→ REQUEST 1
According to the abstract, how many children took part in the study?
→ REQUEST 2
Report every line of the records that contains the string "alphaTex", matching case exactly.

→ PAGE EXCERPT
Conscience and theory of mind in children aged 4 to 7 years

J Exp Child Psychol. 2021 Mar:203:105007. doi: 10.1016/j.jecp.2020.105007. Epub 2020 Nov 28.

Abstract

Associations between three dimensions of early conscience-moral reasoning, the capacity to experience guilt, and the moral self-and theory of mind (ToM) were examined in children aged 4-7 years (N = 80). Participants were administered a task assessing their understanding of the intentions and actions of a transgressor in situations entailing intentional and accidental wrongdoing, a moral self scale, and a battery of first-order and second-order false belief tasks. Children's capacity to experience guilt was measured via parent report. Expressive vocabulary was also measured. Repeated-measures analysis of covariance with ToM, age, and their interaction as covariates revealed that children who had higher ToM scores attributed more positive intentions to the accidental transgressor than to the intentional transgressor and judged the intentional transgressor's action as more wrongful than children who scored lower on these tasks. Ηierarchical regression analyses also indicated that a more advanced ToM performance predicted higher levels of guilt and the moral self after accounting for age and expressive vocabulary.

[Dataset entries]
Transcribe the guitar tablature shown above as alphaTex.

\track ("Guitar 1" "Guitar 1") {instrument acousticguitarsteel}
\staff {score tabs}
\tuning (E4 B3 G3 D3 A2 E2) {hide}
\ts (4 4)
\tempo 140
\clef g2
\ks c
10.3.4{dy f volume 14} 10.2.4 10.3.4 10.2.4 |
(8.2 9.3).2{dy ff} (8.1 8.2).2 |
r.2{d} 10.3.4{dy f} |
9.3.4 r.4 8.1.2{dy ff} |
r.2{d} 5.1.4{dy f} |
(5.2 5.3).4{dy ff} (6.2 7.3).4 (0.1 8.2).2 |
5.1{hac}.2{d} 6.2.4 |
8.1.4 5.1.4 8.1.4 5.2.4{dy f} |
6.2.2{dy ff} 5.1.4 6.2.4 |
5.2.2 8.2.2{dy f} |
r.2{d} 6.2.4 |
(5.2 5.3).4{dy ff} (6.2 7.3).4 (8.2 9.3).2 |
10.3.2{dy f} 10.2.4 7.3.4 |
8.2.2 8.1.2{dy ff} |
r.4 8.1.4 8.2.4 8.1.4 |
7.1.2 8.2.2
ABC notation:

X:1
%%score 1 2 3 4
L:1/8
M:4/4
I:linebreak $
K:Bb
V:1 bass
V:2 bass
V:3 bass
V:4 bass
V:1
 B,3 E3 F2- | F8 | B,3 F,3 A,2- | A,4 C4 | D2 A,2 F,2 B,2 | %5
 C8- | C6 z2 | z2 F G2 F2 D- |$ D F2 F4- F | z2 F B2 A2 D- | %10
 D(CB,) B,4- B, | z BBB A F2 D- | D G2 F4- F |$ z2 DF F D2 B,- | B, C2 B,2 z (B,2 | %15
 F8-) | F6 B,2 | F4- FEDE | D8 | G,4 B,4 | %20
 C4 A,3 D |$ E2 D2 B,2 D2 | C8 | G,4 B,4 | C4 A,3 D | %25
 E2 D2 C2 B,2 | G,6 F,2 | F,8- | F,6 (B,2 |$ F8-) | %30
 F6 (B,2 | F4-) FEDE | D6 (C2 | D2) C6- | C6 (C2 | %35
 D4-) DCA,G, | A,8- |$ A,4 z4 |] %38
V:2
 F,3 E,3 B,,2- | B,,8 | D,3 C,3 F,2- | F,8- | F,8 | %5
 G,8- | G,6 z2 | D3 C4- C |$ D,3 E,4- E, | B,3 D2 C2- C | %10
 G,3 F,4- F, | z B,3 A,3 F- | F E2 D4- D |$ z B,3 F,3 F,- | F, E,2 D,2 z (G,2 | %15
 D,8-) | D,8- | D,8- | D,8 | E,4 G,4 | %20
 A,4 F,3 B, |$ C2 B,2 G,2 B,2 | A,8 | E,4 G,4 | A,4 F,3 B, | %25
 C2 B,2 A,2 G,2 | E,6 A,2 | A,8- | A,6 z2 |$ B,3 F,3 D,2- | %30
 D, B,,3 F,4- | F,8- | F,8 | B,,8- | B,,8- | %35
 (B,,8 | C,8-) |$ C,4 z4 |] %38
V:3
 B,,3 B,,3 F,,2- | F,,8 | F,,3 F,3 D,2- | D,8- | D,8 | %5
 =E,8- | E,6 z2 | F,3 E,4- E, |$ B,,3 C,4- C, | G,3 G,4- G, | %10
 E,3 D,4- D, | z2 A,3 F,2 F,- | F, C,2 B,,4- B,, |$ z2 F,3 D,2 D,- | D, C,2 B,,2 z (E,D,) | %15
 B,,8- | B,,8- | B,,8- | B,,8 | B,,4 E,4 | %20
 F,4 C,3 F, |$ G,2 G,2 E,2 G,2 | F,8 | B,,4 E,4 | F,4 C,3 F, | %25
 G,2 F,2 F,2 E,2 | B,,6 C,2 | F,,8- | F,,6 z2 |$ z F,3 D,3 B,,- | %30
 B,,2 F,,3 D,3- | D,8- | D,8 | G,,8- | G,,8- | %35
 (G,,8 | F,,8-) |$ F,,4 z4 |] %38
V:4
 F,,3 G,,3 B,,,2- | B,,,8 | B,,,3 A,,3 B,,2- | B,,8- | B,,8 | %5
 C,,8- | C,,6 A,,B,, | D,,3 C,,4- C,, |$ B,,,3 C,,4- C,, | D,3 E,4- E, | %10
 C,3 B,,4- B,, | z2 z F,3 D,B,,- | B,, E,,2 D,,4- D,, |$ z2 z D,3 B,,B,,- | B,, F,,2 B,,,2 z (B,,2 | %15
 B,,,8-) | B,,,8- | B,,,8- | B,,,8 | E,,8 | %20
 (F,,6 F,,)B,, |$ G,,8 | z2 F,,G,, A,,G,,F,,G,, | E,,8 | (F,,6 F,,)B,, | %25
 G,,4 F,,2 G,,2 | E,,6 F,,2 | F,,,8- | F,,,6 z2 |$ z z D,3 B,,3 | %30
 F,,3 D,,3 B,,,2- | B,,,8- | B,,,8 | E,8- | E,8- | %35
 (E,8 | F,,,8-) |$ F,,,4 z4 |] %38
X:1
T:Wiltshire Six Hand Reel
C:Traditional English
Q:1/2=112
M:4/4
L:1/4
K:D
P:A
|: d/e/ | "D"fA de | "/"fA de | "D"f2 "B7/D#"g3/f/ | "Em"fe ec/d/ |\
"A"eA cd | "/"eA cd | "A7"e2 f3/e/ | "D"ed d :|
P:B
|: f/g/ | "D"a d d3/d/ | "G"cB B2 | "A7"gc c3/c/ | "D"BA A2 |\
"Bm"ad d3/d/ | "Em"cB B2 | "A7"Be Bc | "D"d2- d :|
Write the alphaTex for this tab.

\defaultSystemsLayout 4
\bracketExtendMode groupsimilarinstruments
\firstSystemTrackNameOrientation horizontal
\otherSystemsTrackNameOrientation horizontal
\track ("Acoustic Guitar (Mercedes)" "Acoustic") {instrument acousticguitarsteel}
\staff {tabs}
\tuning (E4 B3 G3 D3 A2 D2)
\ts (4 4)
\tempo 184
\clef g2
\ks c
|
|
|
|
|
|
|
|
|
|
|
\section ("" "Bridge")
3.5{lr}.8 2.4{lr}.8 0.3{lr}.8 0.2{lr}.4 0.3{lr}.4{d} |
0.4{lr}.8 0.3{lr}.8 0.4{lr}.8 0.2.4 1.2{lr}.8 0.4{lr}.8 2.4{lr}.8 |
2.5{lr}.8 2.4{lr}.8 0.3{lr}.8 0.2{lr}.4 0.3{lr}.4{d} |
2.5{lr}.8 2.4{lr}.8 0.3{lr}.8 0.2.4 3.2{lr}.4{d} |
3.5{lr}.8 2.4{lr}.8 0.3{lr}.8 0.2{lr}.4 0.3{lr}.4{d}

→ TASK ANSWER 1
80 children, aged 4 to 7 years.

→ TASK ANSWER 2
Transcribe the guitar tablature shown above as alphaTex.
Write the alphaTex for this tab.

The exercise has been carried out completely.